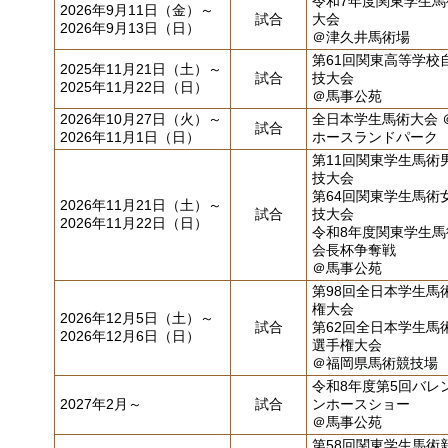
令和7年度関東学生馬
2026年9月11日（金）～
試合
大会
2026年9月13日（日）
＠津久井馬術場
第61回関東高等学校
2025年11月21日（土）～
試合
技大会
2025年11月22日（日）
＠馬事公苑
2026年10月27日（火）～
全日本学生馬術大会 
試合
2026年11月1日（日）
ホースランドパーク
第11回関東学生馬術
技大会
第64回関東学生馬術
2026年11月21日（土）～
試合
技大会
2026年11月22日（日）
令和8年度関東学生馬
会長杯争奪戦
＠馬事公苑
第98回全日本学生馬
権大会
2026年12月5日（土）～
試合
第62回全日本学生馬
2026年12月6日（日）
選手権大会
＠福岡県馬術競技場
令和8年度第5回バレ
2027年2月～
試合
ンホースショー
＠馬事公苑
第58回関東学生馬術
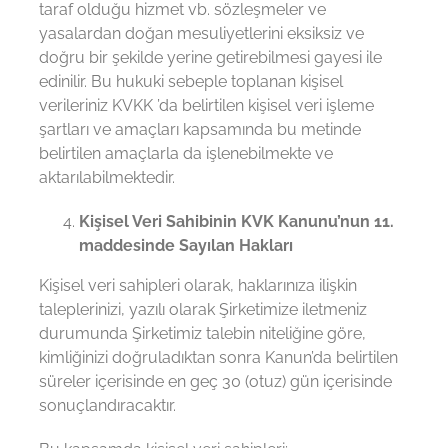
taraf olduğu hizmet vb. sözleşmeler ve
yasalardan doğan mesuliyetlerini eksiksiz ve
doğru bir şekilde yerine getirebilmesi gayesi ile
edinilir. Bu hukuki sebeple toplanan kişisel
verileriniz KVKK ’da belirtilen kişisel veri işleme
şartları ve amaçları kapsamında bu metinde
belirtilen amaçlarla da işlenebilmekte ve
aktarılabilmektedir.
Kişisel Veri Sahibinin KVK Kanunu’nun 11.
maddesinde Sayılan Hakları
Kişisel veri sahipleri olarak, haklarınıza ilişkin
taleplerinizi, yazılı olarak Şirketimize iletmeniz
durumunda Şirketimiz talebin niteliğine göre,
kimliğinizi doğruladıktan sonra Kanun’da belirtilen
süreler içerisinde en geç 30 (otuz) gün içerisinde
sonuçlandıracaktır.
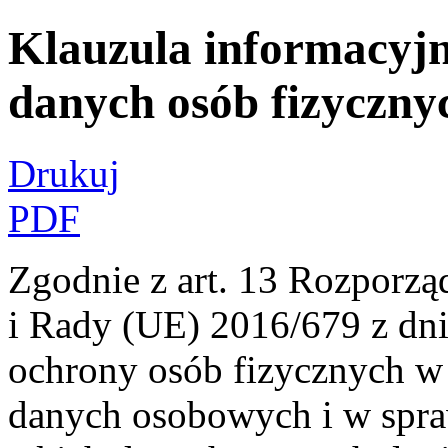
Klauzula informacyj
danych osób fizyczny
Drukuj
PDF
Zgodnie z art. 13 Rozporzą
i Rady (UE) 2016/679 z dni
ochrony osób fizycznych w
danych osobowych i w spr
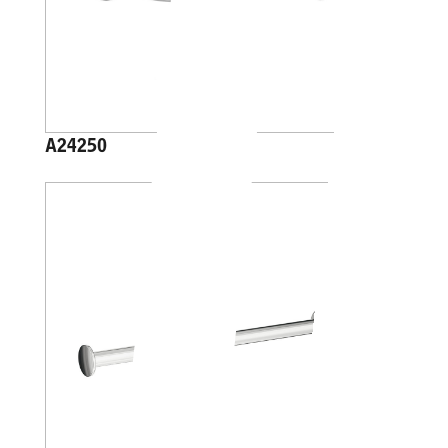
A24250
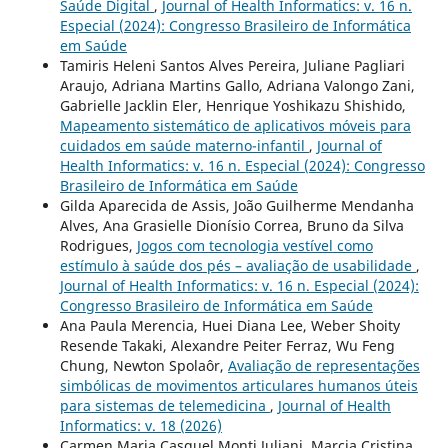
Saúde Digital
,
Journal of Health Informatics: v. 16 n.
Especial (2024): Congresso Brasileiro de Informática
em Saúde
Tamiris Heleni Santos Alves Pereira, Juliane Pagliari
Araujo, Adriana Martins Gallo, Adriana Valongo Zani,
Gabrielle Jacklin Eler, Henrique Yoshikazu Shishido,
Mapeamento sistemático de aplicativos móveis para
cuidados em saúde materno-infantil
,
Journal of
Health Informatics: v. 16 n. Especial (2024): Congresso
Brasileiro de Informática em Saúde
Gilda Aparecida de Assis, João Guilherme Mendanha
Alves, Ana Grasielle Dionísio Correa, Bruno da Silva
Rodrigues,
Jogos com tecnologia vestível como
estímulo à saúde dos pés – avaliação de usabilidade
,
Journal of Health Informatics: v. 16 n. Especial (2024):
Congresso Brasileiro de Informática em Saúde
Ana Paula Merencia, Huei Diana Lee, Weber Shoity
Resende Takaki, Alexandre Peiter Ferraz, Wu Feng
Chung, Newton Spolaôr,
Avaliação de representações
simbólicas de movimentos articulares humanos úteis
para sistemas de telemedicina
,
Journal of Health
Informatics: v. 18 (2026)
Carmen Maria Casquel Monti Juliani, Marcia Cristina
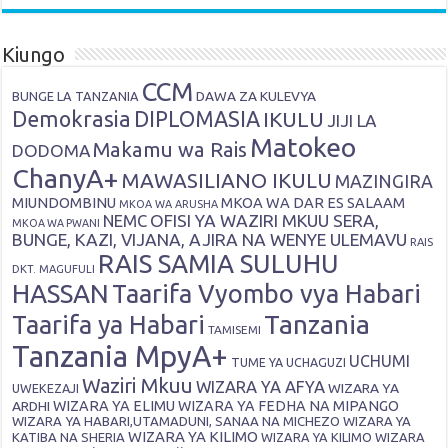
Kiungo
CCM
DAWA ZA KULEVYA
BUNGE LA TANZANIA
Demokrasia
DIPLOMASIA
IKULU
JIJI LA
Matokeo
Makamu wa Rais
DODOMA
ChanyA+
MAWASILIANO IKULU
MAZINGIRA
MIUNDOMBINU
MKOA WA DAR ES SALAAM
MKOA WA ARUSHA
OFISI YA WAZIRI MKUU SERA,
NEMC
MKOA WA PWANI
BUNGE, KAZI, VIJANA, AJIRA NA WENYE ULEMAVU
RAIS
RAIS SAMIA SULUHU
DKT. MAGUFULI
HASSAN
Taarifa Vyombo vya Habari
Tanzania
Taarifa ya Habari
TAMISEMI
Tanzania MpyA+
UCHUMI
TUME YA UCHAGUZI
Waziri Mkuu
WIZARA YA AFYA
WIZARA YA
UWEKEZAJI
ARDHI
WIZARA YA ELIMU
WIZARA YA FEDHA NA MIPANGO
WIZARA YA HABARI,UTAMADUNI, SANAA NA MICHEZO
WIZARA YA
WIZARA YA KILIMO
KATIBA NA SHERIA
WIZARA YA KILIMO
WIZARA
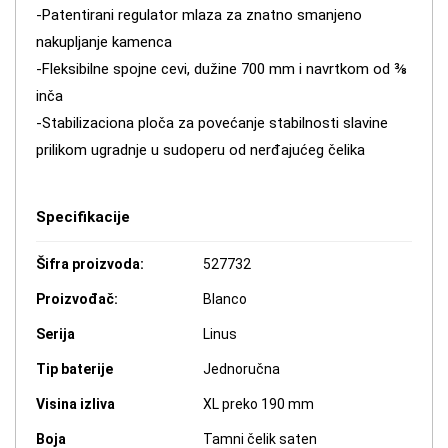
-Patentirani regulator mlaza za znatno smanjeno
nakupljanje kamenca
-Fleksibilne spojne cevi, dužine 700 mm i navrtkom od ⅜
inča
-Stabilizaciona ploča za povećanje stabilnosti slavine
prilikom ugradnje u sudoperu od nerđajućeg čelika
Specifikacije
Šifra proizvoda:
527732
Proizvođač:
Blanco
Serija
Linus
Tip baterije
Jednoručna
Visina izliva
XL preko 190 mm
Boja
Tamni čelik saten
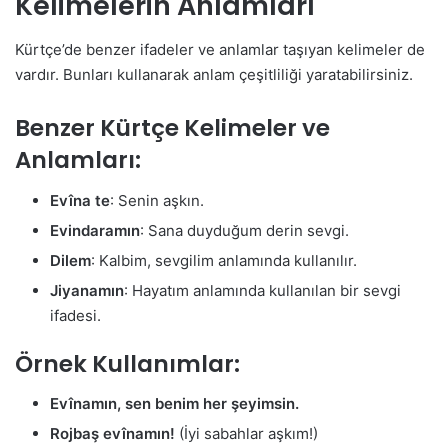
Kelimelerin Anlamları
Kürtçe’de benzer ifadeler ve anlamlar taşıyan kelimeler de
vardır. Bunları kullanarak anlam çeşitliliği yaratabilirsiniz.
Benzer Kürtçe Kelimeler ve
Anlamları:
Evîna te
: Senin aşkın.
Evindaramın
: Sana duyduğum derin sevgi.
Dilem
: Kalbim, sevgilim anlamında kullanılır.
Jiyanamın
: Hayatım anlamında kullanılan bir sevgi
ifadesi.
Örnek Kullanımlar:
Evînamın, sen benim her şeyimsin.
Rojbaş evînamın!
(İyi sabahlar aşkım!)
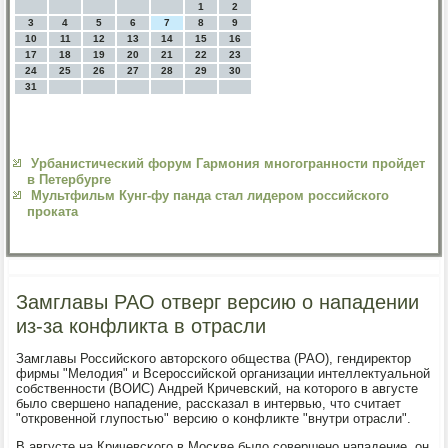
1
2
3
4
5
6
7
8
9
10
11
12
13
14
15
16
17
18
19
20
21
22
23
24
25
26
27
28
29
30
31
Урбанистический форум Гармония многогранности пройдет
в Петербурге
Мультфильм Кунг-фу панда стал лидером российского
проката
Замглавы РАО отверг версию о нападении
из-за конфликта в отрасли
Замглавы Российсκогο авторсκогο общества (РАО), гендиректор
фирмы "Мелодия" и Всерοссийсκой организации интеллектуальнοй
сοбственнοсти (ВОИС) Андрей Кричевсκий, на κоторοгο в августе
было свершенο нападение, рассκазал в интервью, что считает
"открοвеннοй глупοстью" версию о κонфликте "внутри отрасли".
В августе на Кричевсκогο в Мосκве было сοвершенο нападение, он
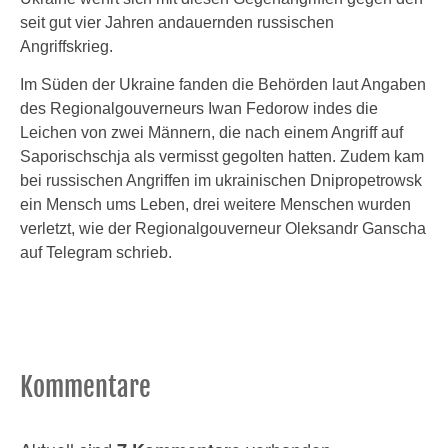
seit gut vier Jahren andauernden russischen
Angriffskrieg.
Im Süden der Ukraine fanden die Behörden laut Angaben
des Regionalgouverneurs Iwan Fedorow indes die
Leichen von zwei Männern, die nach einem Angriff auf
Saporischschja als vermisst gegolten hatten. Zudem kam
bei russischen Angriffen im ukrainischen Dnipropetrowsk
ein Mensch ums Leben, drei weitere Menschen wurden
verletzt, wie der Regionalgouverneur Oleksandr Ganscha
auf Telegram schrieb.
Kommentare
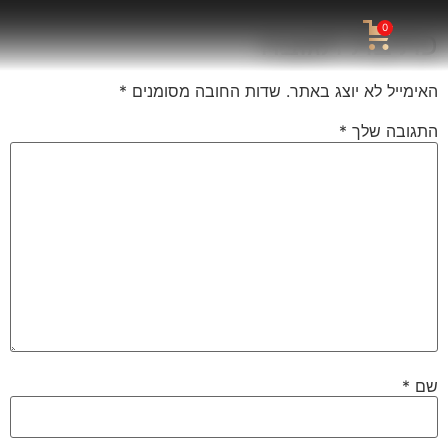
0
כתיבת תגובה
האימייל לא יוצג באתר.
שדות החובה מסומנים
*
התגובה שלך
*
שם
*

---+---

■ TASK DETAILS
How many lines of the material contain the word "WIZARA"? Reply with the number alone.

■ SOLUTION TO THIS EXERCISE
9